Speaking of sex, I am also surgically postmenopausal. This means I won't have a second chance to have a child come from my own ovum. This also means that I have to do more for my physical appearance and overall health should I want that good stuff again. *Looks in the mirror* Yep. I'm on it. *cough cough*
Finally, I live with types 1 and 2 of posttraumatic stress disorder, along with major depressive, generalized anxiety, and adjustment disorders.
I have been through childhood trauma via neglect and abuse, both witnessing and experiencing. I have been through bullying both at school and in the workplace. I have been through domestic violence. I have been sexually assaulted. I have been raped. I have been tortured in the name of educational purposes. I have been gaslighted. I have been suicidal many a time.

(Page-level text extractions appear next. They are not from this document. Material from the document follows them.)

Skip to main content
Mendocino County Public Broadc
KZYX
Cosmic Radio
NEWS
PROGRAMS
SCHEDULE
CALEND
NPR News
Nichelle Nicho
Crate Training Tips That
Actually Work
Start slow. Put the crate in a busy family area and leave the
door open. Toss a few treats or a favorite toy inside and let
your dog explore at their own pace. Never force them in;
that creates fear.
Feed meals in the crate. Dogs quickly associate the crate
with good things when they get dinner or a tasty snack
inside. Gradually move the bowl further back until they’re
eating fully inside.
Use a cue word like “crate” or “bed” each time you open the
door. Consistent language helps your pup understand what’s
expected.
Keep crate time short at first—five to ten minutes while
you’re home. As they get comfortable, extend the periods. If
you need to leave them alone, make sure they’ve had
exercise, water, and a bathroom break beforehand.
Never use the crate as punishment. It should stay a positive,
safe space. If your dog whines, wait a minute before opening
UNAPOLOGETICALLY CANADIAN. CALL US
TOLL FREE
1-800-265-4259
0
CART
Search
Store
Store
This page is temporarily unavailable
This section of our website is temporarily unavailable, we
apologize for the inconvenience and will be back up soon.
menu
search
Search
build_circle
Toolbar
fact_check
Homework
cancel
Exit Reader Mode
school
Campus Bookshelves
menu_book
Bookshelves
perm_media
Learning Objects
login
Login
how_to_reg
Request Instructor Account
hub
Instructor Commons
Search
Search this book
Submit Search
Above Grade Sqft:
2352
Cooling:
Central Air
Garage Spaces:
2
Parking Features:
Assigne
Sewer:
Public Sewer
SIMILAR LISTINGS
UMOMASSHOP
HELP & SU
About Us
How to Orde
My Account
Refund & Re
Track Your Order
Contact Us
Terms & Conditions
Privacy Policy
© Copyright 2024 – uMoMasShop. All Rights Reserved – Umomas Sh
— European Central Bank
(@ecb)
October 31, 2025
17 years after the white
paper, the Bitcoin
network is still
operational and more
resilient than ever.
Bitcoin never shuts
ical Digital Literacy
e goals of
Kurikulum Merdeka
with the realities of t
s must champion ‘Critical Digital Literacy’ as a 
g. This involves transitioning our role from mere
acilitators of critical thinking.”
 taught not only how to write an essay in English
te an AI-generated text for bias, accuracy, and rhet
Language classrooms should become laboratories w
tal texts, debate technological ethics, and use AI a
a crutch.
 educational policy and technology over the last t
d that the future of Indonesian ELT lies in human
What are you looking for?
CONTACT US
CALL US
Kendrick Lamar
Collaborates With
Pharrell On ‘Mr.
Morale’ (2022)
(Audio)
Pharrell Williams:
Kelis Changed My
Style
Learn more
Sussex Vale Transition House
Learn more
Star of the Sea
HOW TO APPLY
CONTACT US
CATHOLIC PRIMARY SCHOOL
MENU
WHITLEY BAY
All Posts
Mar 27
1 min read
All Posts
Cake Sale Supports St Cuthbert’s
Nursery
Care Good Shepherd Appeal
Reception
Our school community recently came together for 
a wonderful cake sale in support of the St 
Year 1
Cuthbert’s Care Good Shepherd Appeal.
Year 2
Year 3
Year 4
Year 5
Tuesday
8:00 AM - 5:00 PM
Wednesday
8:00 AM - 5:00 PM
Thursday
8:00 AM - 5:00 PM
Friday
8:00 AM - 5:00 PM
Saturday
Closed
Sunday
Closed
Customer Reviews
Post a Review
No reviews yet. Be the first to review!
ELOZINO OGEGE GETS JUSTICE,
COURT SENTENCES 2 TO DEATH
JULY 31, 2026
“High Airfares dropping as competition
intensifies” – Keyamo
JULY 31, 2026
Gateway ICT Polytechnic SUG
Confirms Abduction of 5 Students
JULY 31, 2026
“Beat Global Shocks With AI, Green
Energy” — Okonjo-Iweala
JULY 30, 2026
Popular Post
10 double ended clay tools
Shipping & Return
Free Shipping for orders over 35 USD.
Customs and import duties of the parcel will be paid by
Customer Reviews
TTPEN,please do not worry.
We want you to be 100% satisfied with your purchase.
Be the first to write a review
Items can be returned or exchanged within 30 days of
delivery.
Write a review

I have been through general (or mainstream) education after several years in special education. I have graduated from high school and two vocational programs. I have participated in a volunteer program, helping to "bridge across the digital divide" (that was the catch phrase back in 2000). I have worked for a number of radio stations throughout Northern Ohio. I have worked for the United States Department of Defense. I have been through the process of converting to Judaism. I have survived brushes with death from mature cystic teratomas destroying both of my ovaries, allergy to general anesthesia, anaphylaxis to shellfish, and witnessing domestic altercations.
And I share it all here.
To finish my Passover theme of thought: on all other #ActuallyAutistic blogs, we read what autistic bloggers share on their minds, for a variety of reasons. On this #ActuallyAutistic blog, we read what I share from my experiences and hope that you can learn from the mistakes I have made.
That's a nice commercial for your blog, Vera.
Thanks, but it's over thirty seconds long.